"Prouver que cette 2e place de Charleroi n'est pas le fruit du hasard"

Le stage du Sporting de Charleroi s’est poursuivi ce jeudi à Valence. Au programme, un footing dans les dunes dès 7H30 et deux séances sur le terrain, une le matin et une l’après-midi. Nous avons profité de cette journée de stage pour recueillir les impressions de Karim Belhocine, entraineur des Zèbres, et de Mehdi Bayat, administrateur délégué du club.

"J’ai été agréablement surpris par l’état des installations et par la situation des lieux : on est bien ici, on est un peu esseulés. J’étais aussi très content de retrouver les joueurs, avec beaucoup de joie de vivre et d’envie de travailler. On a eu une coupure très courte. On a bossé comme il le fallait, que ce soit physiquement et tactiquement. Ils avaient parfois les jambes lourdes, mais ça fait partie du jeu. Je suis très satisfait du stage même si il reste encore une séance. J’ai aussi partagé de très bons moments humains avec le groupe. C’est toujours chouette d’avoir ce mix entre l’envie de travailler dur quand c’est le moment, puis de rigoler et de s’amuser ensemble après. C’était vraiment des jours agréables. Pour être totalement honnête, je ne pensais pas qu’on serait là au classement. Je ne suis pas le principal artisan de tout ça. Les joueurs sont plus importants, c’est déjà ce que je disais lorsque je l’étais. Quand j’ai découvert le groupe, je me suis quand même dit qu’il y avait les ingrédients pour faire quelque chose. Je l’ai tout de suite dit aux joueurs. J’ai aussi dit que je ne voulais pas travailler avec des joueurs sans ambition. Ils étaient d’accord avec moi", a détaillé Belhocine à notre micro.

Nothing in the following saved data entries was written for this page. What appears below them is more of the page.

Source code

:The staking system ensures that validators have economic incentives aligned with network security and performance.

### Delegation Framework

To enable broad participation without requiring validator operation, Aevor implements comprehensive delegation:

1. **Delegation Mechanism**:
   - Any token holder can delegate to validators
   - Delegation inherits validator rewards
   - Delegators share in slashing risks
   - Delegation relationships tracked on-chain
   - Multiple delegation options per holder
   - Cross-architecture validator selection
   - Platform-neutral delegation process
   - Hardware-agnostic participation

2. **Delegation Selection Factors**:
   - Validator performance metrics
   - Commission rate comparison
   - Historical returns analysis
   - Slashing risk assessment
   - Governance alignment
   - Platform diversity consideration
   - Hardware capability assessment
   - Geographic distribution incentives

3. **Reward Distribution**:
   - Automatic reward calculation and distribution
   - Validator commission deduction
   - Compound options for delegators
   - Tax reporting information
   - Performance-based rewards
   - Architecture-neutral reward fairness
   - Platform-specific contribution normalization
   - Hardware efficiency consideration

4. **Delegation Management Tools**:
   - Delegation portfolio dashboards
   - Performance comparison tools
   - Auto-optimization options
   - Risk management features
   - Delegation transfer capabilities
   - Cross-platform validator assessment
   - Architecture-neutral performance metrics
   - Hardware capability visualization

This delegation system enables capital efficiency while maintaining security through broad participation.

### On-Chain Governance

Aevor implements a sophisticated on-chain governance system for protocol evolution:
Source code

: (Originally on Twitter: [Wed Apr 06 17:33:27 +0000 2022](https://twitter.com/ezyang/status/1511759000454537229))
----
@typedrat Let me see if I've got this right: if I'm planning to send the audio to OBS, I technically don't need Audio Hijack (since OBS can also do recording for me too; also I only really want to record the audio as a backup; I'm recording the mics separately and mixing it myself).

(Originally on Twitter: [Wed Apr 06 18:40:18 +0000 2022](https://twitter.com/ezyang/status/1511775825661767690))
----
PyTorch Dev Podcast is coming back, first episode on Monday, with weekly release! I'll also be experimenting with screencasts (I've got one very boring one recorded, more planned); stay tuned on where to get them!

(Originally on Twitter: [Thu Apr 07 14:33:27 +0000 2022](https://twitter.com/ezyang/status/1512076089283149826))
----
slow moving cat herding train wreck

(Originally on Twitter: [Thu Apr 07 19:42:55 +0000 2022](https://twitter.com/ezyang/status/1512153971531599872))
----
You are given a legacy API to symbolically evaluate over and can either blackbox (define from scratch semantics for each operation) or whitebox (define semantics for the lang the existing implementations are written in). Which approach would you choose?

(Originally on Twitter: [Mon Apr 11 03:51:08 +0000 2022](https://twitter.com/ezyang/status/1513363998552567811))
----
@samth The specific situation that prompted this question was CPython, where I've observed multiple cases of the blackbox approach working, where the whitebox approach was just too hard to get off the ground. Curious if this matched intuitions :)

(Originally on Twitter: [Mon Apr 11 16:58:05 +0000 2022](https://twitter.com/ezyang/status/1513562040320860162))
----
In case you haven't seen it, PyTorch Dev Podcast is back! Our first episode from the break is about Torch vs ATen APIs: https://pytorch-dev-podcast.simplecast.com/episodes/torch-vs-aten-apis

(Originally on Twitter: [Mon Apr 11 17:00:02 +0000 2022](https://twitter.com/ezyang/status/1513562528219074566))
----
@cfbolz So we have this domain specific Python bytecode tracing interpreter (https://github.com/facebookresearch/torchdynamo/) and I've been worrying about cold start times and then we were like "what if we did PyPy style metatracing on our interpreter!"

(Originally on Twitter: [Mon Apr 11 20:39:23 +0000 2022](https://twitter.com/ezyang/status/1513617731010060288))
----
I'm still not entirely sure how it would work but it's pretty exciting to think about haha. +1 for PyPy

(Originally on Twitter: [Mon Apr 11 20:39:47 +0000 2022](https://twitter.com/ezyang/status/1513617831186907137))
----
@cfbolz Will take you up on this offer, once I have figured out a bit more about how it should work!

"Pendant les stages, je passe toujours beaucoup de temps en individuel avec les joueurs. Je parle avec eux, et donc je récolte beaucoup d’informations. Cela me confirme que ce groupe se porte bien et qu’il apprécie le travail de Karim Belhocine. Les joueurs ont surtout aujourd’hui envie d’aller au bout de quelque chose. Et ce quelque chose, c’est prouver à tout le monde que cette 2e place n’est pas anecdotique, ni le fruit du hasard. Elle reflète simplement la qualité du travail abattu depuis le début de la saison. À Charleroi, on a toujours eu un bon vestiaire, et c’est ce qui fait la réussite de notre équipe. Mais cette année, il y a une saveur particulière : je le vois, on le sent. Tous les éléments sont réunis pour que la mayonnaise prenne : elle a déjà bien pris et elle continuera à prendre pour bien terminer cette saison, et c’est évidemment le plus important", a lui expliqué Bayat.